Fawn Johnson at The Atlantic, who lives in a mixed neighborhood in Washington, D.C., describes a recent conversation she had with a lower income single parent neighbor. The neighbor was struck at how sophisticated Johnson's child's vocabulary was and wanted to know what she could do for her own four-year old daughter.
Read to her out loud, Johnson answered, echoing advice offered by the nation's pediatricians earlier this year, as reported in the Deseret News.
"Reading aloud introduces more and different words into the vocabulary of both parent and child at a time when the child's brain is growing at its fastest," Johnson writes in the Atlantic. "Researchers have found that 86 percent to 98 percent of a child's vocabulary by age 3 consists of words used by his or her parents. It's no wonder, then, that young kids of professional parents know twice as many words as the kids of low-income parents. By age 4, the average child in a poor family might have experienced 13 million fewer words than the average child in a working-class family."
"Research says the more highly educated the parent is, the better a child's vocabulary and learning ability will be, almost automatically," Johnson writes.
The elephant in the living room, which Johnson points to, is that the greatest risk falls on the children of poor, uneducated and single mothers.
Educating and helping those mothers move forward in their lives is a double win policy proposition, Johnson argues, because it will help the child while also create a more productive adult.
"A mother who has a baby at 17 will still only be 29 by the time her kid is 12. That's plenty of time to help her become productive in work and home.
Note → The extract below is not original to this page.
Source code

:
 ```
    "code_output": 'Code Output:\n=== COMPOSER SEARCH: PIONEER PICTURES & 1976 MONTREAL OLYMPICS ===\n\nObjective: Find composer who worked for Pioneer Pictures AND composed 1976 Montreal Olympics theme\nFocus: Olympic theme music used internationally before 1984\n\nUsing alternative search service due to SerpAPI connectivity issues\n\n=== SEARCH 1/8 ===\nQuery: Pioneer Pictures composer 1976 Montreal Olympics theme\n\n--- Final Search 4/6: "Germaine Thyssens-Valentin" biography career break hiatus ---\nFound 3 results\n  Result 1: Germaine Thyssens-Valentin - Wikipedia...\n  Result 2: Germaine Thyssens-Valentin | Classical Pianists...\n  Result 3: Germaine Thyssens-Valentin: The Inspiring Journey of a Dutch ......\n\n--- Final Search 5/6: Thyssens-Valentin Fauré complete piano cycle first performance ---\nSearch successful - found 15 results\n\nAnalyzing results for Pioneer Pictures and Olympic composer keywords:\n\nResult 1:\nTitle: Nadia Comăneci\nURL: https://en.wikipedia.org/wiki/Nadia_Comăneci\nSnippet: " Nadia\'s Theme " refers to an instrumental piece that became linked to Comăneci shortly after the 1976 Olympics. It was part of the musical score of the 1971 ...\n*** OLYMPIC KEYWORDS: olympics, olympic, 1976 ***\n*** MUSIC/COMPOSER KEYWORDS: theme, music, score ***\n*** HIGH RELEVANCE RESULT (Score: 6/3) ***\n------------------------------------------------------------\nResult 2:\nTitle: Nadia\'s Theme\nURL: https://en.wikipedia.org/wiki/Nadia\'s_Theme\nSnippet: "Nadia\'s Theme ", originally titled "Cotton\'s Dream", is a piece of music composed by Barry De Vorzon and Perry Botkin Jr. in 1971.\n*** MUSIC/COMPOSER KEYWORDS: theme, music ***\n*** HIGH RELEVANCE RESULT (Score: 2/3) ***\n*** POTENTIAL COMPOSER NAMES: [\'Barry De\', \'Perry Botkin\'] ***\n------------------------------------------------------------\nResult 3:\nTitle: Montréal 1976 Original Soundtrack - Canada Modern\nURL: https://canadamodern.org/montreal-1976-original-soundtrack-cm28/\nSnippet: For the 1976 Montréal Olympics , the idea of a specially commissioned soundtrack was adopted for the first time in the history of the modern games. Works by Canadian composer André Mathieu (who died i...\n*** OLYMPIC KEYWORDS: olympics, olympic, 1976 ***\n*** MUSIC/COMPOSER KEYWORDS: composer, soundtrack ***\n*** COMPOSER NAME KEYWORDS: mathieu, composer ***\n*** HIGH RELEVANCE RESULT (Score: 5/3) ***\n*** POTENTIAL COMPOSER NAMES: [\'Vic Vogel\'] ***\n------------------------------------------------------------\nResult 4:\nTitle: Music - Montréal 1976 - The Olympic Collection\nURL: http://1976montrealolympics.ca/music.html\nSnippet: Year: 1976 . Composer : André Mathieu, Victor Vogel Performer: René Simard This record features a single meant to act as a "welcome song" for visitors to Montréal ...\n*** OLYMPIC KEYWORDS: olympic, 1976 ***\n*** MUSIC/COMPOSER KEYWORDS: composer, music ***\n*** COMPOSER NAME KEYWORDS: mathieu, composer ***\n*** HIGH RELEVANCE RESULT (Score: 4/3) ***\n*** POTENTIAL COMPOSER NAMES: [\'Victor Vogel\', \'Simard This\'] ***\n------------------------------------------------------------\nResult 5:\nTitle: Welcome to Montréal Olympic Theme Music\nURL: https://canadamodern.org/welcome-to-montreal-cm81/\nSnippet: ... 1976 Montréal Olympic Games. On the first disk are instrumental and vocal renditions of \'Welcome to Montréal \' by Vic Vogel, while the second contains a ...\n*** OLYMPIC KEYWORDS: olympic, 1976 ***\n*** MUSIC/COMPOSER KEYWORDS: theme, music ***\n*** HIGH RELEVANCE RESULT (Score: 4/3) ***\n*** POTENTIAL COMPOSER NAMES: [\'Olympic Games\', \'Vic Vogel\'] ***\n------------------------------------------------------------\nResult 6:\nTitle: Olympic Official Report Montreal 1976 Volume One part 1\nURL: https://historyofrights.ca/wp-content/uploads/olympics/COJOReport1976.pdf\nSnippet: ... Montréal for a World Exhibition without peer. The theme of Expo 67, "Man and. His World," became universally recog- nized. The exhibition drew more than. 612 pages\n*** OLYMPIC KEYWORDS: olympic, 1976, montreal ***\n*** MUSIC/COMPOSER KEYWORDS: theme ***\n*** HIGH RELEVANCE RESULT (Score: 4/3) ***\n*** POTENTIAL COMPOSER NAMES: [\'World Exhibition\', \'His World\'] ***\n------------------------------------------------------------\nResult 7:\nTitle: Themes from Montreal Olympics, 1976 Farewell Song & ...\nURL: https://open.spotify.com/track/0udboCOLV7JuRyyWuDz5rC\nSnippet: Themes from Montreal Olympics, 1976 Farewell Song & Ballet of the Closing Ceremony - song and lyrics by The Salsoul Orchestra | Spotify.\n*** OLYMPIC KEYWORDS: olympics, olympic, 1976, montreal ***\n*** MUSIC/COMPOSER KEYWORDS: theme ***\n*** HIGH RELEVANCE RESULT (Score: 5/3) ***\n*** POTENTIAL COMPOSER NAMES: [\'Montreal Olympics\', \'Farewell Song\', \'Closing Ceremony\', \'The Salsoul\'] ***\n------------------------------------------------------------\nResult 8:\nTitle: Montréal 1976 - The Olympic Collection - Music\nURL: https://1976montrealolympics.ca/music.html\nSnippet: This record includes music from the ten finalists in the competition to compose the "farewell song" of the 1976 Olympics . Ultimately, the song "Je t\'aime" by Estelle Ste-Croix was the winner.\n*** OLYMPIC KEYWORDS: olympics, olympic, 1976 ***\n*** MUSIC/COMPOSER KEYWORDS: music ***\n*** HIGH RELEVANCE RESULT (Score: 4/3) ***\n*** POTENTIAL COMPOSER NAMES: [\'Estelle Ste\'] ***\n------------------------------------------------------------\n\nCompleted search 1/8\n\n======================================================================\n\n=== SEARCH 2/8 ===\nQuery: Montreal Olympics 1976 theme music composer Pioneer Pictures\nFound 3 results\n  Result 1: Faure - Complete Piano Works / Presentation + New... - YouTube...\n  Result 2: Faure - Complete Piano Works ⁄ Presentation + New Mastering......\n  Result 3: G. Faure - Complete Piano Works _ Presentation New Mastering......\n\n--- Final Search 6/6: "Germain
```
And once her child is grown, she has years ahead of her to contribute to the economy," Johnson writes.
The impact of either parent's education levels on the life chances of a child are significant, Brookings Institution scholar Richard Reeves noted in an earlier piece in the Deseret News.
"It hugely helps if you are raised by married parents," Reeves said. "I don't think anyone disagrees now that family stability matters hugely for kids' life chances."
Reeves argued that upward mobility among Asian immigrants is higher than Latinos or African Americans in part because they enjoy greater family stability.
In the same article, Richard Lerman of American University noted that the best way to improve life chances for children is to be married before having children. "Growing up with both parents increases your odds of becoming highly educated, which in turn leads to higher odds of being married as an adult," Lerman said.